A massive winter storm has roared into the US east coast, threatening to dump up to half a metre of snow from the Carolinas to Maine and unleashing hurricane-force winds and flooding that closed schools and offices and halted transportation systems.
Forecasters expected the storm, which has been dubbed a 'bomb cyclone', to be followed immediately by a blast of face-stinging cold air that could break records in more than two dozen cities.
Blizzard warnings and states of emergency were in wide effect, and wind gusts hit more than 113km/h in some places. Eastern Massachusetts and most of Rhode Island braced for as much as 7.5cm of snow per hour.
Four people were killed in North and South Carolina after their vehicles ran off snow-covered roads, authorities said. Another fatality was reported near Philadelphia when a car could not stop at the bottom of a steep, snow-covered hill and slammed into a commuter train. A passenger in the vehicle was killed. No one on the train was hurt.
In New Jersey, Orlando Igmat's car got stuck in a snowbank along the Garden State Parkway in Tinton Falls as he drove to work at Verizon. He waited a half hour for a tow truck to pull him out.
"I didn't expect it (the storm) was going to be a heavy one.

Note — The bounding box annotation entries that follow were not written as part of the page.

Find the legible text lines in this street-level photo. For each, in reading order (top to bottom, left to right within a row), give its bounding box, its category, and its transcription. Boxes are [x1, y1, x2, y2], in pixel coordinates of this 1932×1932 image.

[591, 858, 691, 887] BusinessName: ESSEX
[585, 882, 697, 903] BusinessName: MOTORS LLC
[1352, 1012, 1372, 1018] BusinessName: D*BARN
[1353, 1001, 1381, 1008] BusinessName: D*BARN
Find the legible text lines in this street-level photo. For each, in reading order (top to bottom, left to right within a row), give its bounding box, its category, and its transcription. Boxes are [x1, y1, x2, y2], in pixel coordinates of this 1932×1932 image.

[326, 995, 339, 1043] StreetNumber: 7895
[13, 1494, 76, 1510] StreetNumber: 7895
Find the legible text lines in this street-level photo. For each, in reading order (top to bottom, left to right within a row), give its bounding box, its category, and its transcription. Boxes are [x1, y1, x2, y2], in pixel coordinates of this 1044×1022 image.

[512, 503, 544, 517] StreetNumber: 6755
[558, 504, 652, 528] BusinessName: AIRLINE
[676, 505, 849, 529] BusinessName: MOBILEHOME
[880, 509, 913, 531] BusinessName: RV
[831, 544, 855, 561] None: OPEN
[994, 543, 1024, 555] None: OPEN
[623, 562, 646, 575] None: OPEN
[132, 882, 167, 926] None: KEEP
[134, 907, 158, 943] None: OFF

That's why I went to work today. I'm going to stay in a hotel tonight," he said.
More than 100,000 homes and businesses lost power at some point, depriving many people of heat. Connecticut opened more than 100 warming centres in 34 towns. More than half of the outages - mostly in the South - were restored by Thursday afternoon (local time).
The high winds caused coastal flooding from Massachusetts to Maine, overwhelming fishing piers, streets and restaurants. The rising waters also stranded people in homes and cars.
National Weather Service meteorologist Dan Peterson said record low temperatures were predicted for 28 major cities across New England, eastern New York and the mid-Atlantic states by dawn Sunday.
Boston expected a low around minus 25C overnight Saturday into Sunday. Portland, Maine, and Burlington, Vermont, could see minus 28C, the weather service said.
State and local officials urged people to stay home so crews could clear away the snow. There were concerns in Boston and elsewhere that if roads were not properly cleared, the snow could freeze into cement-like ice after the cold blast arrives.
It was so cold in South Florida that iguanas fell from their perches in trees in suburban Miami. The reptiles became immobile when temperatures dipped below 5 degrees Celsius.